Attention, tous les tissus ne conviennent pas au foc à enrouleur et les tissus composites en particulier semblent exclus.

• Solent : foc sans recouvrement
Ce type de génois n’est efficace que pour le près, dans la brise. Il est sans recouvrement, à chute pratiquement verticale et à bordure étroite. Grâce à sa configuration, il peut être réglé par une barre d’écoute, de la même façon que la grand voile ; permettant au voilier de virer de bord sans toucher aux écoutes. Ce type de foc peut être équipé d’un ris.

• Trinquette : foc sans enrouleur
La trinquette est installée en complément du génois sur enrouleur et est également utile pour les allures de près dans la brise. Elle peut aussi posséder un ris (sans enrouleur).

• Yankee : foc de grande surface à point d’écoute haut.

• Le génois : foc « de beau temps » à fort recouvrement
Le foc le plus monté sur les voiliers modernes est le génois. Il est identifiable par sa bordure plus longue que la distance entre son point d’armure et le mât, entraînant que la grand voile le recouvre (en partie).
Le génois est un foc de grande taille dont le guindant est grée sur l’étai du voilier ; la chute et la bordure étant libres. Les deux écoutes, fixées au point d’écoute, servent à border ce foc.
Le génois est hissé à l’aide d’une drisse, en tête de mât ou aux 5/6ème ou 7/8ème sur les gréements fractionnés, équipés de bastaques. Le point d’armure est fixé au pont du voilier.
Sur la plupart des bateaux modernes, le génois est monté sur enrouleur. Ainsi, lorsque le vent monte, on enroule le génois sur lui-même (sur son guindant) pour diminuer la surface de la voilure. Le génois déroulé, peut atteindre une surface de plus de 65 m2.

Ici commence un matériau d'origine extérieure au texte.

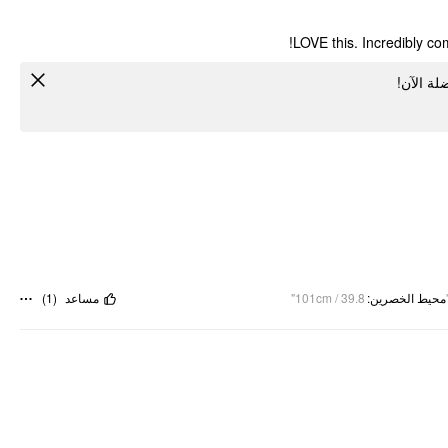
LOVE this. Incredibly co
ضلة الآن
)
1
(
مساعد
101cm / 39.8"
:
محيط الخصرين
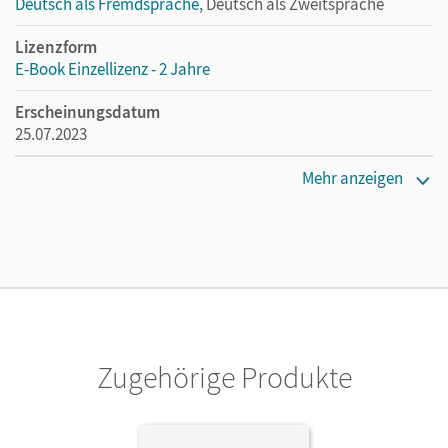
Deutsch als Fremdsprache
, Deutsch als Zweitsprache
Lizenzform
E-Book Einzellizenz - 2 Jahre
Erscheinungsdatum
25.07.2023
Lizenztext
Mehr anzeigen
Die geeignete Lizenz für Lehrkräfte, Schulen oder
Privatpersonen, die nur mit dem E-Book arbeiten.
Verlag
Cornelsen Verlag
Zugehörige Produkte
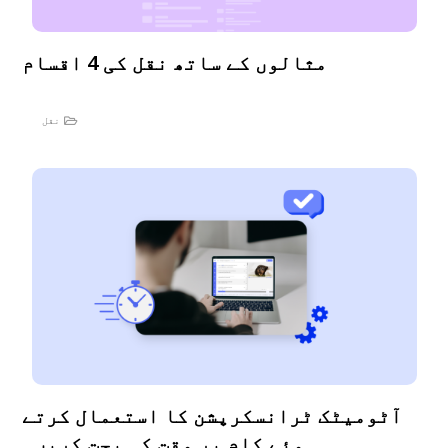
مثالوں کے ساتھ نقل کی 4 اقسام
نقل
آٹومیٹک ٹرانسکرپشن کا استعمال کرتے
ہوئے کام پر وقت کی بچت کریں۔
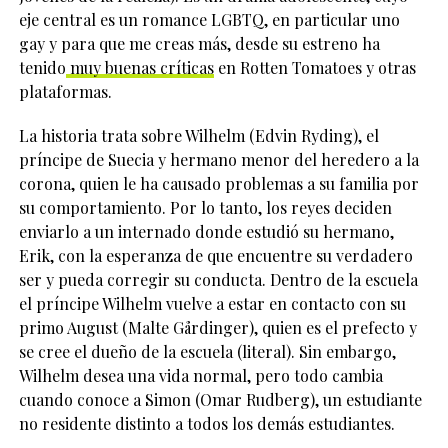
eje central es un romance LGBTQ, en particular uno
gay y para que me creas más, desde su estreno ha
tenido
muy buenas críticas
en Rotten Tomatoes y otras
plataformas.
La historia trata sobre Wilhelm (Edvin Ryding), el
príncipe de Suecia y hermano menor del heredero a la
corona, quien le ha causado problemas a su familia por
su comportamiento. Por lo tanto, los reyes deciden
enviarlo a un internado donde estudió su hermano,
Erik, con la esperanza de que encuentre su verdadero
ser y pueda corregir su conducta. Dentro de la escuela
el príncipe Wilhelm vuelve a estar en contacto con su
primo August (Malte Gårdinger), quien es el prefecto y
se cree el dueño de la escuela (literal). Sin embargo,
Wilhelm desea una vida normal, pero todo cambia
cuando conoce a Simon (Omar Rudberg), un estudiante
no residente distinto a todos los demás estudiantes.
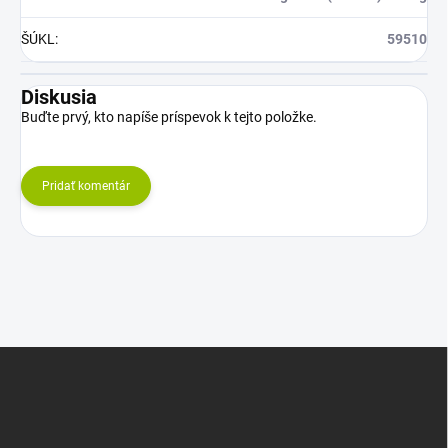
ŠÚKL
:
59510
Diskusia
Buďte prvý, kto napíše príspevok k tejto položke.
Pridať komentár
Z
á
p
ä
t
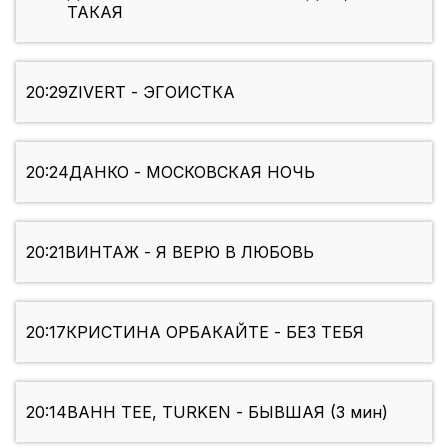
ТАКАЯ
20:29
ZIVERT - ЭГОИСТКА
20:24
ДАНКО - МОСКОВСКАЯ НОЧЬ
20:21
ВИНТАЖ - Я ВЕРЮ В ЛЮБОВЬ
20:17
КРИСТИНА ОРБАКАЙТЕ - БЕЗ ТЕБЯ
20:14
BAHH TEE, TURKEN - БЫВШАЯ (3 мин)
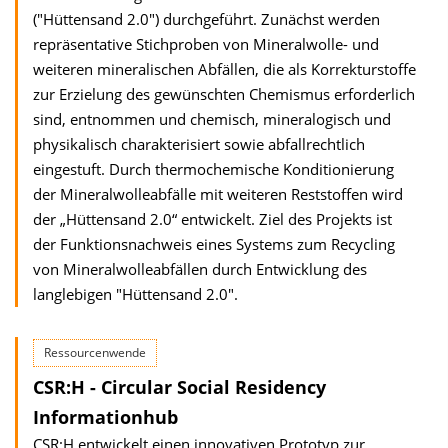
("Hüttensand 2.0") durchgeführt. Zunächst werden
repräsentative Stichproben von Mineralwolle- und
weiteren mineralischen Abfällen, die als Korrekturstoffe
zur Erzielung des gewünschten Chemismus erforderlich
sind, entnommen und chemisch, mineralogisch und
physikalisch charakterisiert sowie abfallrechtlich
eingestuft. Durch thermochemische Konditionierung
der Mineralwolleabfälle mit weiteren Reststoffen wird
der „Hüttensand 2.0“ entwickelt. Ziel des Projekts ist
der Funktionsnachweis eines Systems zum Recycling
von Mineralwolleabfällen durch Entwicklung des
langlebigen "Hüttensand 2.0".
Ressourcenwende
CSR:H - Circular Social Residency
Informationhub
CSR:H entwickelt einen innovativen Prototyp zur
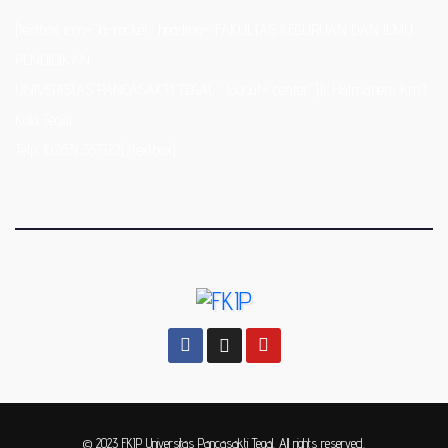
[textbox icon=”fa-rocket” heading=”FAKULTAS KEGURUAN DAN ILMU
PENDIDIKAN
UNIVERISTAS PANCASAKTI TEGAL;” layout=”center”]Jl. Halmahera Km.1
Kota Tegal
Telp. (0283) 357122[/textbox]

• Le tourmentin : petit foc à hisser en cas de mauvais (ou très) mauvais temps
Le tourmentin est une voile très « solide », indispensable en cas de tempête. Contrairement aux « autres focs » c’est une voile plate, sans creux.

Le foc pour voilier, une « poussée » supplémentaire

 

Sur les voiliers modernes, qu’ils soient destinés à la croisière de plaisance ou à la course, ce qui est de l’avis de tous c’est que l’écoulement de l’air entre la grand voile et le foc retient toute l’attention du « régleur » (voiliers de courses). Ce dernier, en tant que spécialiste, utilise des réglages latéraux sophistiqués : les barber-haulers en plus de l’écoute afin d’optimiser les forces issues de ce couloir d’air.

Ce qui divise un peu plus, c’est de savoir si c’est l’interaction entre le(s) foc(s) et la grand voile qui ajoute une poussée supplémentaire à la poussée des deux voiles prises séparément (effet Venturi ou effet tunnel) ou si c’est la grand voile qui accélère les filets d’air circulant sur le foc (dépression en aval), augmentant ainsi la poussée vélique totale des voiles. La première théorie étant soutenue par l’aérodynamicien Manfred Curry et la seconde par le célèbre régatier Bertrand Chéret.

Attention, si le voilier prend la cape, il n’avance presque plus et c’est aussi l’effet contrarié des deux voiles que l’on vient de citer, la grand voile et le foc. Le foc, bordé à contre, tend à faire abattre le voilier tandis que la grand voile porte alors très peu : dès que le voilier cherche à avancer, il a tendance à lofer et l’effet du foc à contre, tend à stopper le bateau.